● TEXTO EXTRACTADO:
———
Alí Bey daría una vuelta de tuerca más a la crisis ya existente en el Mediterráneo oriental al escribir una carta al azote del sultán, la emperatriz Catalina la Grande de Rusia, en la que solicitaba el apoyo de la soberana en la guerra que se proponía librar contra los otomanos. Pedía a Catalina el respaldo de los buques y la caballería rusos a fin de expulsar a los otomanos de Siria, y a cambio prometía ayudar a los rusos a conquistar diversos territorios del sur de Persia. Aunque la emperatriz se negó a concederle el apoyo de la caballería, accedió no obstante a ofrecerle el auxilio de la flota rusa, que merodeaba por entonces en el Mediterráneo oriental. La traición de Alí Bey no iba a pasar desapercibida a los ojos del Gobierno otomano. Sin embargo, atrapados por las fuerzas rusas en el mar negro y en la Europa del este, los otomanos no se hallaban en situación de pararle los pies.
———
● ENUNCIADO 1: ¿Puedes reescribir el fragmento del texto sobre Alí Bey que comienza con las palabras que contienen "Alí Bey daría" y termina con "pararle los pies.", renombrando "otomanos" como "turcos"?
● ENUNCIADO 2:
Según el texto sobre Alí Bey, ¿son ciertas estas afirmaciones? Responde sí o no a cada una y cita las palabras del texto que lo deciden.
(a) Catalina la Grande se negó a darle a Alí Bey el apoyo de la caballería rusa.
(b) A cambio de la ayuda, Alí Bey prometió ayudar a los rusos a conquistar territorios de Siria.
(c) Los otomanos estaban en condiciones de frenar a Alí Bey.
● ENUNCIADO 3: ¿Puedes retomar el texto sobre Alí Bey y continuarlo a partir de su última frase?
———
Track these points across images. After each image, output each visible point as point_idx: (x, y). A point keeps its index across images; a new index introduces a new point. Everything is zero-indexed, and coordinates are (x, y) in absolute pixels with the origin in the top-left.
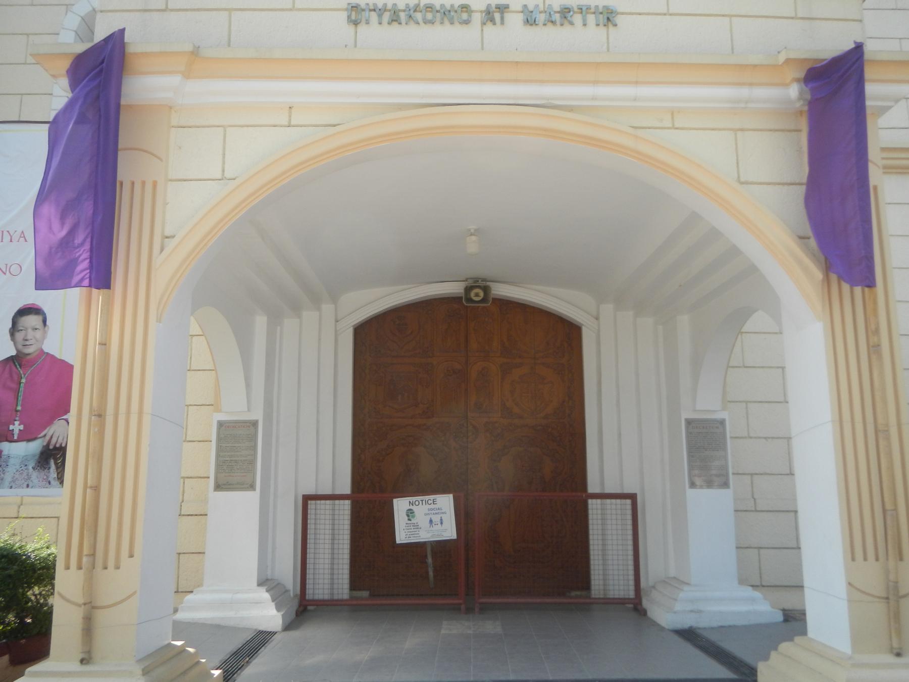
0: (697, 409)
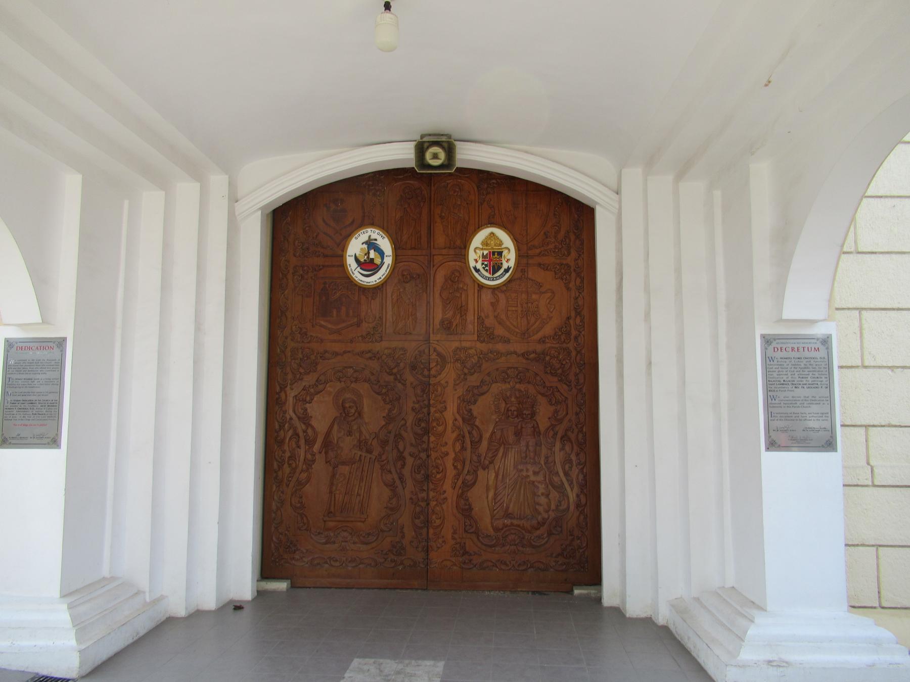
0: (784, 317)
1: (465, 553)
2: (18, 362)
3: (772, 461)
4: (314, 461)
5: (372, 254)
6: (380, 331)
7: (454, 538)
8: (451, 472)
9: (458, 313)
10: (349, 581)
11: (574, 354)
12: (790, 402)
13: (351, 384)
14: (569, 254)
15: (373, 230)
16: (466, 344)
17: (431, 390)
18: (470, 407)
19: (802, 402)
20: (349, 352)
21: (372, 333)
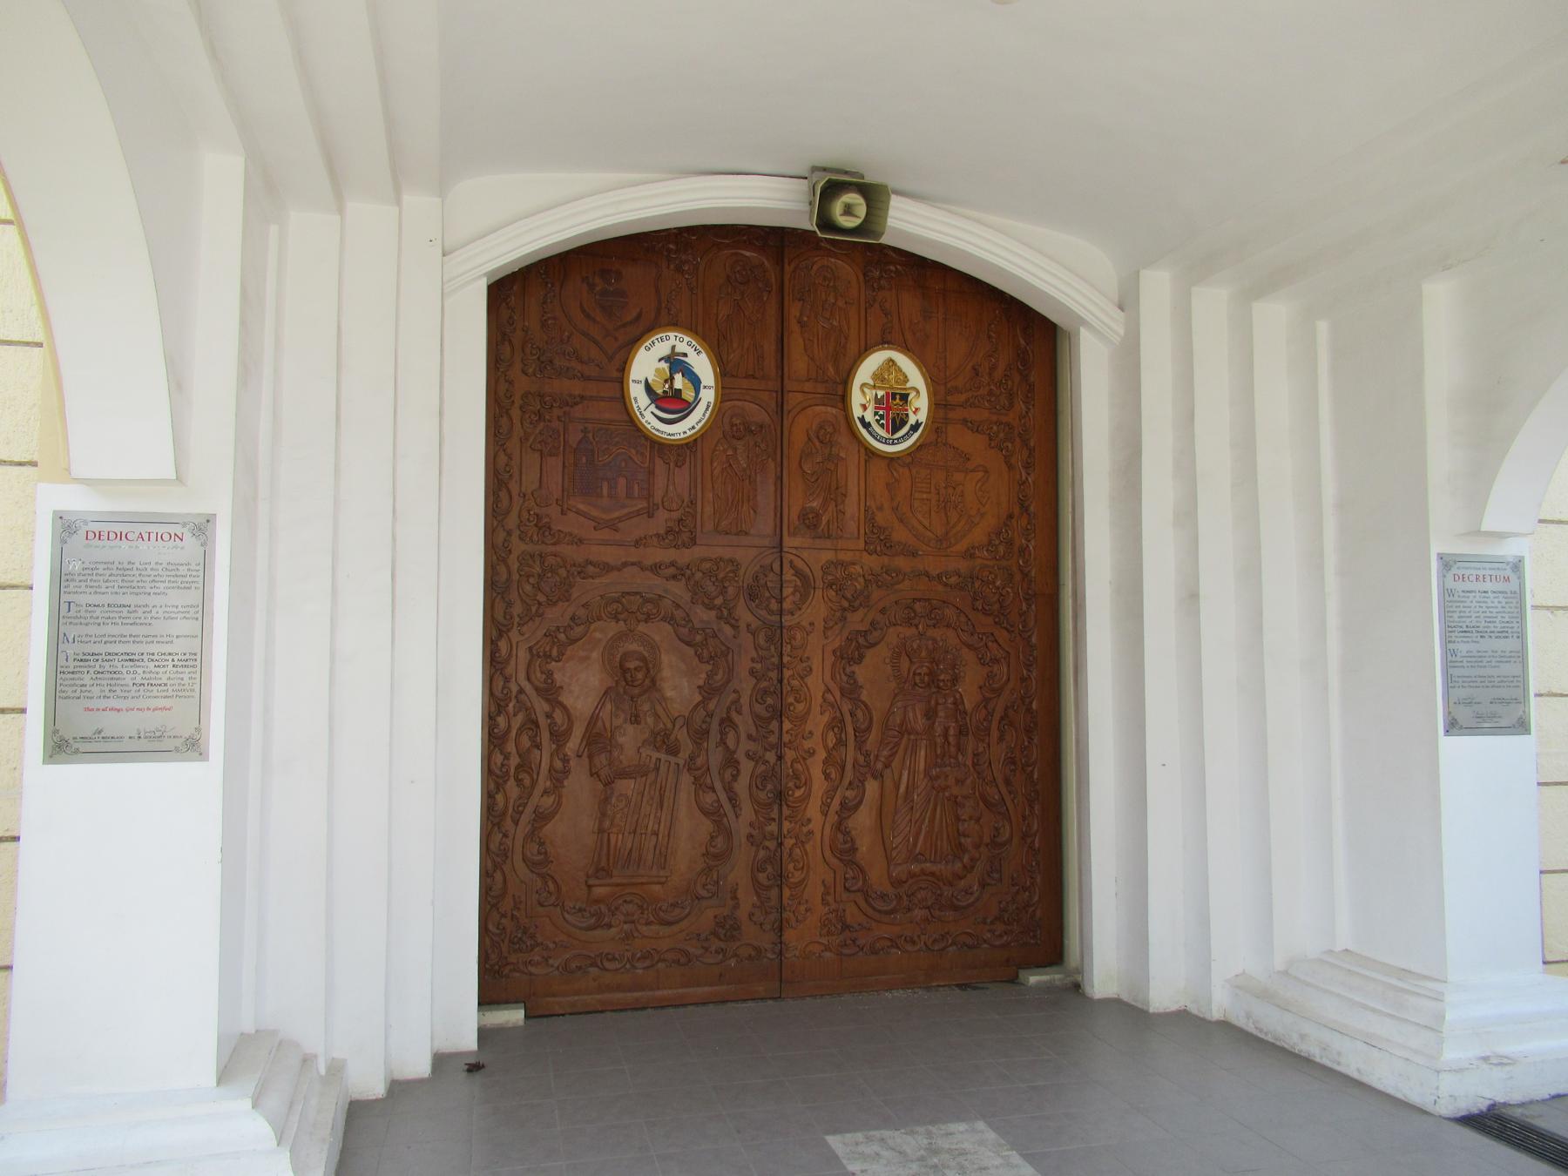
0: (1484, 528)
1: (846, 927)
2: (92, 566)
3: (1457, 752)
4: (566, 772)
5: (679, 382)
7: (825, 902)
8: (819, 785)
9: (832, 499)
10: (637, 994)
11: (1018, 577)
12: (1474, 659)
14: (1011, 405)
15: (680, 335)
16: (846, 557)
17: (785, 636)
18: (853, 668)
19: (1489, 660)
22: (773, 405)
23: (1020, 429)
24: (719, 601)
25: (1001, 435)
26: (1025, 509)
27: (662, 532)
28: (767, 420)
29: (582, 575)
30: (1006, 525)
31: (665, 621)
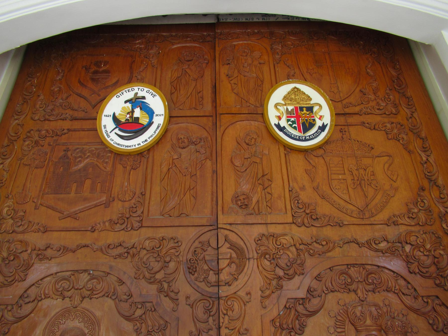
5: (138, 113)
6: (139, 212)
9: (260, 184)
13: (82, 301)
15: (141, 88)
17: (222, 307)
20: (86, 246)
21: (127, 216)
22: (210, 124)
23: (410, 126)
24: (159, 276)
25: (395, 131)
26: (433, 182)
27: (115, 217)
28: (205, 134)
29: (41, 257)
30: (419, 195)
31: (108, 296)
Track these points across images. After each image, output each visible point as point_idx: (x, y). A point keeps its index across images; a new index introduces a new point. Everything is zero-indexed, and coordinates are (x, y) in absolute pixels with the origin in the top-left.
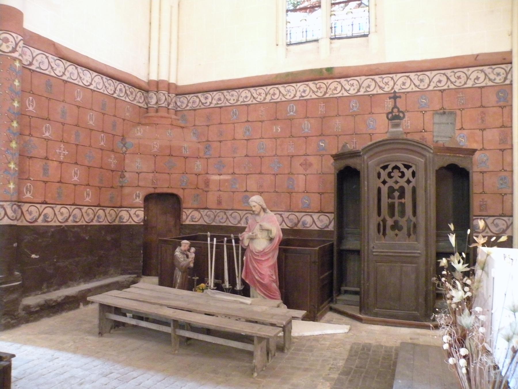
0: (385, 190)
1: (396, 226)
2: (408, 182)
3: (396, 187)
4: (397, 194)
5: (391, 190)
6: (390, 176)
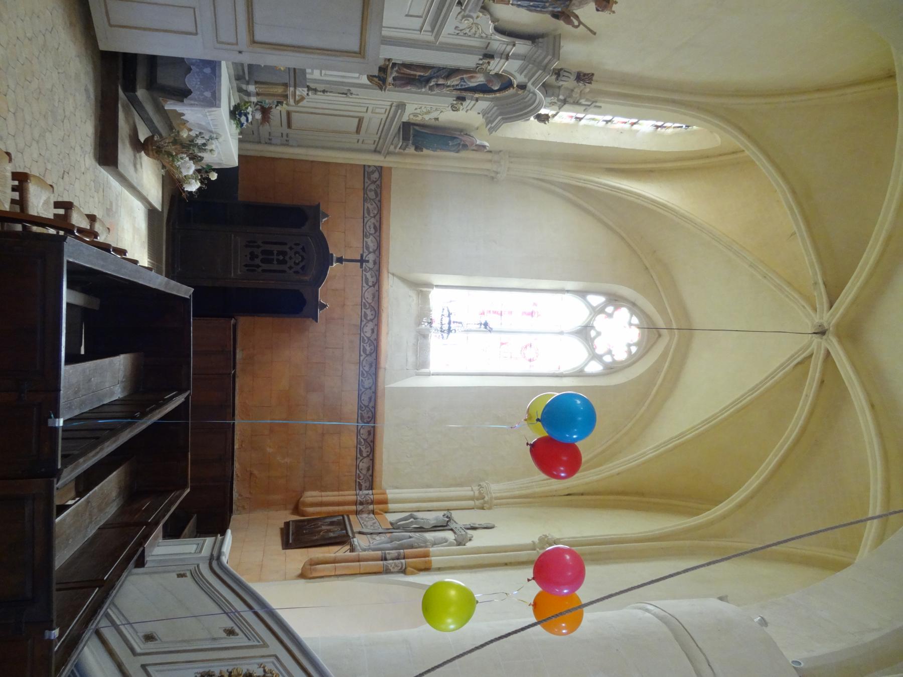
———
● RESULTADO DEL EJERCICIO 1:
Alí Bey daría una vuelta de tuerca más a la crisis ya existente en el Mediterráneo oriental al escribir una carta al azote del sultán, la emperatriz Catalina la Grande de Rusia, en la que solicitaba el apoyo de la soberana en la guerra que se proponía librar contra los turcos. Pedía a Catalina el respaldo de los buques y la caballería rusos a fin de expulsar a los turcos de Siria, y a cambio prometía ayudar a los rusos a conquistar diversos territorios del sur de Persia. Aunque la emperatriz se negó a concederle el apoyo de la caballería, accedió no obstante a ofrecerle el auxilio de la flota rusa, que merodeaba por entonces en el Mediterráneo oriental. La traición de Alí Bey no iba a pasar desapercibida a los ojos del Gobierno otomano. Sin embargo, atrapados por las fuerzas rusas en el mar negro y en la Europa del este, los turcos no se hallaban en situación de pararle los pies.

● RESULTADO DEL EJERCICIO 2:
(a) Sí: "la emperatriz se negó a concederle el apoyo de la caballería".
(b) No: "prometía ayudar a los rusos a conquistar diversos territorios del sur de Persia".
(c) No: "los otomanos no se hallaban en situación de pararle los pies".

● RESULTADO DEL EJERCICIO 3:
Espoleado por sus alianzas con Catalina la grande y Daher el-Omar, Alí Bey comenzó a movilizar a sus huestes. Reunió un ejército de unos veinte mil hombres, puso al frente a uno de sus generales de máxima confianza, un mameluco llamado Ismail Bey, e invadió Siria. En noviembre de 1770, las fuerzas mamelucas se extendieron por gaza. Y tras un asedio de cuatro meses ocuparon el puerto de Jaffa. Daher el-Omar y sus hombres unieron sus fuerzas a las de Ismail Bey y acompañaron al ejército mameluco en su marcha por tierras palestinas. Cruzaron el valle del Jordán y se encaminaron al este, tomando la misma ruta que seguían los peregrinos, en la linde del desierto. El ejército rebelde apretó entonces el paso en dirección a Damasco, en un intento de arrancar el control de la ciudad a su gobernador otomano. Lograron llegar hasta la aldea de Al-Muzairib, a un día de marcha de la puerta sur de Damasco.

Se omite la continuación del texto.